Oct 21, 2009

Allegorical impact

After reading Freeman’s short story, the revolt of mother, I felt that the story is not just simply about the new barn but it represents more hidden messages in a certain perspective and draws another story from outside of the novel. The reason is that the narrator excessively focused on an object and its surrounding at many times which provided me additional extended relations with the building.

Hence I came to feel this phenomenon hold a kind of allegorical effect: the “turn of thought” Right away, I tried to analyze the barn as tropes. First, I think Mrs. Penn’s preoccupancy to the barn stands as a metaphor for women’s effort to get back equality over men in patriarchal background. Mrs. Penn wants her husband to build a new house but Mr. Penn turns his back constantly to her wife and rigorously ignores her opinion as he had done for long, long time. This conventional stubborn attitude, I think, may be applied to many women in past days, because it reflects common pain (or anger) and inner responds, though Mrs. Penn is not the one directly related to or represents others. “I’m going to talk real plain to you; I never have sence I married you, but I’m going to now” (Freeman 1349). This dialogue, I thought it provides not just Mr. Penn’s anger but also other women’s emotion (who victimized by the other gender), because it’s so appealing and constructing “common ground”. I would say an image of a woman’s pain and effort to take equality helped me to identify broader images.

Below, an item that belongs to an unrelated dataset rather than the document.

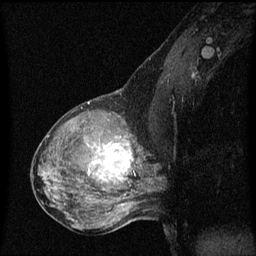
Breast MRI (dynamic contrast-enhanced), one sagittal slice. Position 33 of 60 along the scan axis. Dynamic contrast-enhanced series, image 2 of 3 at this slice position (ordered by acquisition). 1.5 T. TE 4.2 ms, TR 8 ms. 2 mm slice thickness. 256 × 256 image matrix, field of view 200 × 200 mm. Patient: female, 50 years.
Annotated regions visible in this slice (semi-automatically segmented with operator editing):
- analysis volume of interest (the breast-tissue region the enhancement analysis was run in; not a lesion): bounding box (x1, y1, x2, y2) in pixels: (91, 126, 141, 189)
- tumour enhancement mask (voxels above the 70 % enhancement threshold inside the analysis volume of interest): (92, 138, 134, 179)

However, I think whether accepting metaphor or not depend on the context and personal understanding that it may differ person to person. And also it depends on the specific view point- How the one sees the barn in the novel. Repeatedly, the barn was mentioned, I think it could be regarded as another trope, metonymy. Just like in Moby Dick Ahab associates the whale as his entire problem, Mrs. Penn in the revolt of mother tends to react excessively to an object as if it made her obey to her husband. The barn itself is not the only one crucial factor which made Mrs. Penn serve to her huseband without gaining any response. The barn was an only part of the entire problem. In the revolt of the mother, I tried to think about tropes in the novel. Finding different kinds of tropes at the same time, I found it’s hard to define as one trope because it may differ by the view point of the reader and the context.